Brainaddict said:
at the risk of returning the thread to whether darwinists are 'running scared', there's a good piece on intelligent design in the guardian today:
http://www.guardian.co.uk/life/feature/story/0,13026,1559743,00.html
To judge by this article, Darwinists are not merely 'running scared,' they are--to borrow a phrase from our friend Fruitloop--totally shitting themselves. Dawkins and his sidekick begin by contructing the predictable straw man: intelligent design, they claim, is "creationism camouflaged with another name." That, of course, is nonsense. Very few advocates of ID believe in creationism in the Biblical sense. Later, they suggest that ID disputes the existence of evolution. This is simply not true of the vast majority of ID theorists.
They then jump up and down for a while chanting "its not science, it shouldn't be in a science classroom." But the whole point is that ID redefines our understanding of what "science" is, or should be.

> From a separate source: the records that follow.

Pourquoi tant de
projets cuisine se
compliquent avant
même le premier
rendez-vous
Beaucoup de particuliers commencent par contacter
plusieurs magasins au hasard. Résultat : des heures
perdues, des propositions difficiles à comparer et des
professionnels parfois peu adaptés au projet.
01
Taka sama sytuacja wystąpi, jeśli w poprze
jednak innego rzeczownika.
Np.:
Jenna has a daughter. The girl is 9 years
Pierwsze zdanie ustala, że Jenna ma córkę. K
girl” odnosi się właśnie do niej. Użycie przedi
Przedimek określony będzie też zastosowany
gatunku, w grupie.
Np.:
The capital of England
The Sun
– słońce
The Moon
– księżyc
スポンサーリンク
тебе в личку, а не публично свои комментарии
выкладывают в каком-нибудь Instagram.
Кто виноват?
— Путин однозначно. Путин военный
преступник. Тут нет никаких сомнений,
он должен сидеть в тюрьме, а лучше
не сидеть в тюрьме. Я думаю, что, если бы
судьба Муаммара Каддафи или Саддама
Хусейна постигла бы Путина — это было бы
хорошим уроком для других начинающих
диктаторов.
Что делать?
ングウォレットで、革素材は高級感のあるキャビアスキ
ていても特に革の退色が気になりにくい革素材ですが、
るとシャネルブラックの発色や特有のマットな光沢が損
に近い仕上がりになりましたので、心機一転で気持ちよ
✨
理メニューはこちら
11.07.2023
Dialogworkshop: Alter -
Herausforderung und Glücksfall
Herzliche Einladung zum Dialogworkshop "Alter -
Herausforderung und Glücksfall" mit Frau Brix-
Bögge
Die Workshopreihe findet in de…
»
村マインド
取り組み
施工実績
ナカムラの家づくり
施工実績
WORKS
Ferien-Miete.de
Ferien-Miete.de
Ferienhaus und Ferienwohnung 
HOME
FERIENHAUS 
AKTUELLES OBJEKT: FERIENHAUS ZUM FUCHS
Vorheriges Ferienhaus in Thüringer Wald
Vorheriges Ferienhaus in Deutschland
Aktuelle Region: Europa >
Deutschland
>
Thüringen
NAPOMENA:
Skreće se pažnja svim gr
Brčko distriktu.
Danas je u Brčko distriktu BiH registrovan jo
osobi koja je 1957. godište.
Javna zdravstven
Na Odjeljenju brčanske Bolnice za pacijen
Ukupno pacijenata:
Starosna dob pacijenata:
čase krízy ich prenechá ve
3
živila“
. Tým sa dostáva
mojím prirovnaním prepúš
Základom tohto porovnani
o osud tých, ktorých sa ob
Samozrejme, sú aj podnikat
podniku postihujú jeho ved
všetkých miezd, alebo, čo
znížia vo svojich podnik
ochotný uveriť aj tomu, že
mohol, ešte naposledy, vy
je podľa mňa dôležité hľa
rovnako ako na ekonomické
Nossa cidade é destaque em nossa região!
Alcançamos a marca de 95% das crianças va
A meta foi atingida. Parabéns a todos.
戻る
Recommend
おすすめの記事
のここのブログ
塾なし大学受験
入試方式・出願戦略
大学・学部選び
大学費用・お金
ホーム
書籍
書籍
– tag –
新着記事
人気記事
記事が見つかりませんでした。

Science should not be taught in isolation from its philosophical implications: if so taught, it cannot be understood. Perhaps the most central of the philosophical implications of Dawkins's ultra-Darwinism is militant atheism. Dawkins refuses to tolerate any challenge to this philosophy, even denying that it *is* a philosophy. He has repeatedly said that atheism is simply "factual." He is a Darwinian fundamentalist, every bit as bigoted and irrational as his Christian fundamentalist opponents. They are two sides of the same coin.
We are treated next to a straight-up, outright lie. The article claims that there is no prejudice against ID on the part of the editors of scientific journals. This is the precise reverse of the truth; in reality, these editors are engaged in a desperate, last-ditch struggle to prevent people from considering ID on its merits--a struggle in which this very article conspicuously participates.
There are so many fallacies and falsehoods peddled here that I could literally go on all night, but brevity dictates that I limit myself to one more. One of the major problems with Darwin's research was that he ignored the available empirical evidence. The fossil record does not support his claim that evolution is a gradual process. He explained away this fact by postulating that this record must be full of "gaps" (Gould and Eldredge later corrected Darwin with their theory of "punk-ek," which is more compatible with the available data). Here, Dawkins and his mate try to turn the tables, by falsely suggesting that ID theorists have used such "gaps" to attack Darwin. I particularly enjoyed the following assertion:
"What, after all, is a gap in the fossil record? It is simply the absence of a fossil which would otherwise have documented a particular evolutionary transition."
How "scientific" is it to claim not only that all such "gaps" must inevitably be the result of insufficient evidence--that there are no gaps, there is only a continuity we haven't found--but also to know exactly what these non-existant fossils would have "documented," had they existed? We are truly scraping the barrel here. In sum, this article is the last gasp of an exhausted dogma. Darwinism is on its last legs, staggering around like a half-dead bull awaiting the matador's death-blow. The angry desperation of Dawkins and his followers on these boards should be music to the ears of all right-thinking people.